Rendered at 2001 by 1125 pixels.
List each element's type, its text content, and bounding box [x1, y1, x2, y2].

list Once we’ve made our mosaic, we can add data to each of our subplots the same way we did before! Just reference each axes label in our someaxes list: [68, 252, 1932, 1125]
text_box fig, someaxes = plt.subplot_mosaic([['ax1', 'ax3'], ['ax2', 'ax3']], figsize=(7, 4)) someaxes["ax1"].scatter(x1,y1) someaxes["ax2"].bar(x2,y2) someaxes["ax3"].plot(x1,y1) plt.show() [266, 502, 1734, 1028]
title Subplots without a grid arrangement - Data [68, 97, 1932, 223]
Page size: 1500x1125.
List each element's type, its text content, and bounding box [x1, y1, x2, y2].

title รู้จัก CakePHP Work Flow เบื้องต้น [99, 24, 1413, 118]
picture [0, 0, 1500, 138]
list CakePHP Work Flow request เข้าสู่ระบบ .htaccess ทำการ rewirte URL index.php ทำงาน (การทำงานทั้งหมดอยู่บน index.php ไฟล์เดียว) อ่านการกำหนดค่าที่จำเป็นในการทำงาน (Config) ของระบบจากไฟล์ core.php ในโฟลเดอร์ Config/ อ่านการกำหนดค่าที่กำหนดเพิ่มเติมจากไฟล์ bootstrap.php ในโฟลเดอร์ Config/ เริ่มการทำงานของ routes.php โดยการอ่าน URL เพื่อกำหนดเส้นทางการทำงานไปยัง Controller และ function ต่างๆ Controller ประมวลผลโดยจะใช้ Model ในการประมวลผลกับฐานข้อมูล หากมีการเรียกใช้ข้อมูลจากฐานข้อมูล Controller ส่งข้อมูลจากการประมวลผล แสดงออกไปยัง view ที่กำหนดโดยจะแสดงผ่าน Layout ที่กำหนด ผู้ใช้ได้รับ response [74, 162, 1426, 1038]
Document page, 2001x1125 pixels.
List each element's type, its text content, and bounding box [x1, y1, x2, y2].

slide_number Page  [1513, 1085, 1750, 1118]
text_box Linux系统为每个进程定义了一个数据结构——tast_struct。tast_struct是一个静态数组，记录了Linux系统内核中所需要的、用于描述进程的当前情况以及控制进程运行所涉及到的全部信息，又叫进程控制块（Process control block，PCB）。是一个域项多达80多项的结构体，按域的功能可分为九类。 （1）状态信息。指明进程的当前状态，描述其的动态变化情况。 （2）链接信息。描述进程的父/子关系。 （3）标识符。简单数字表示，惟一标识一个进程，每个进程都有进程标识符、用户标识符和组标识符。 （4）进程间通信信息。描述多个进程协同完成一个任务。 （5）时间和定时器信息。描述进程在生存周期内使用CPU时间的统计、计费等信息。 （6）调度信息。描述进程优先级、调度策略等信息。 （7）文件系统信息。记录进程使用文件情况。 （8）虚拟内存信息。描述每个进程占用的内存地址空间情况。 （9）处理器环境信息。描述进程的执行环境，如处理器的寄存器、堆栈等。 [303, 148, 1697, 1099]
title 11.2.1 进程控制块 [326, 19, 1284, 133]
__________________________________________________
# Assignment:
Your task is to restate every record exactly.

# Answer below:
Rendered at 2001 by 1125 pixels.
List each element's type, its text content, and bounding box [x1, y1, x2, y2].

list Once we’ve made our mosaic, we can add data to each of our subplots the same way we did before! Just reference each axes label in our someaxes list: [68, 252, 1932, 1125]
text_box fig, someaxes = plt.subplot_mosaic([['ax1', 'ax3'], ['ax2', 'ax3']], figsize=(7, 4)) someaxes["ax1"].scatter(x1,y1) someaxes["ax2"].bar(x2,y2) someaxes["ax3"].plot(x1,y1) plt.show() [266, 502, 1734, 1028]
title Subplots without a grid arrangement - Data [68, 97, 1932, 223]
Page size: 1500x1125.
List each element's type, its text content, and bounding box [x1, y1, x2, y2].

title รู้จัก CakePHP Work Flow เบื้องต้น [99, 24, 1413, 118]
picture [0, 0, 1500, 138]
list CakePHP Work Flow request เข้าสู่ระบบ .htaccess ทำการ rewirte URL index.php ทำงาน (การทำงานทั้งหมดอยู่บน index.php ไฟล์เดียว) อ่านการกำหนดค่าที่จำเป็นในการทำงาน (Config) ของระบบจากไฟล์ core.php ในโฟลเดอร์ Config/ อ่านการกำหนดค่าที่กำหนดเพิ่มเติมจากไฟล์ bootstrap.php ในโฟลเดอร์ Config/ เริ่มการทำงานของ routes.php โดยการอ่าน URL เพื่อกำหนดเส้นทางการทำงานไปยัง Controller และ function ต่างๆ Controller ประมวลผลโดยจะใช้ Model ในการประมวลผลกับฐานข้อมูล หากมีการเรียกใช้ข้อมูลจากฐานข้อมูล Controller ส่งข้อมูลจากการประมวลผล แสดงออกไปยัง view ที่กำหนดโดยจะแสดงผ่าน Layout ที่กำหนด ผู้ใช้ได้รับ response [74, 162, 1426, 1038]
Document page, 2001x1125 pixels.
List each element's type, its text content, and bounding box [x1, y1, x2, y2].

slide_number Page  [1513, 1085, 1750, 1118]
text_box Linux系统为每个进程定义了一个数据结构——tast_struct。tast_struct是一个静态数组，记录了Linux系统内核中所需要的、用于描述进程的当前情况以及控制进程运行所涉及到的全部信息，又叫进程控制块（Process control block，PCB）。是一个域项多达80多项的结构体，按域的功能可分为九类。 （1）状态信息。指明进程的当前状态，描述其的动态变化情况。 （2）链接信息。描述进程的父/子关系。 （3）标识符。简单数字表示，惟一标识一个进程，每个进程都有进程标识符、用户标识符和组标识符。 （4）进程间通信信息。描述多个进程协同完成一个任务。 （5）时间和定时器信息。描述进程在生存周期内使用CPU时间的统计、计费等信息。 （6）调度信息。描述进程优先级、调度策略等信息。 （7）文件系统信息。记录进程使用文件情况。 （8）虚拟内存信息。描述每个进程占用的内存地址空间情况。 （9）处理器环境信息。描述进程的执行环境，如处理器的寄存器、堆栈等。 [303, 148, 1697, 1099]
title 11.2.1 进程控制块 [326, 19, 1284, 133]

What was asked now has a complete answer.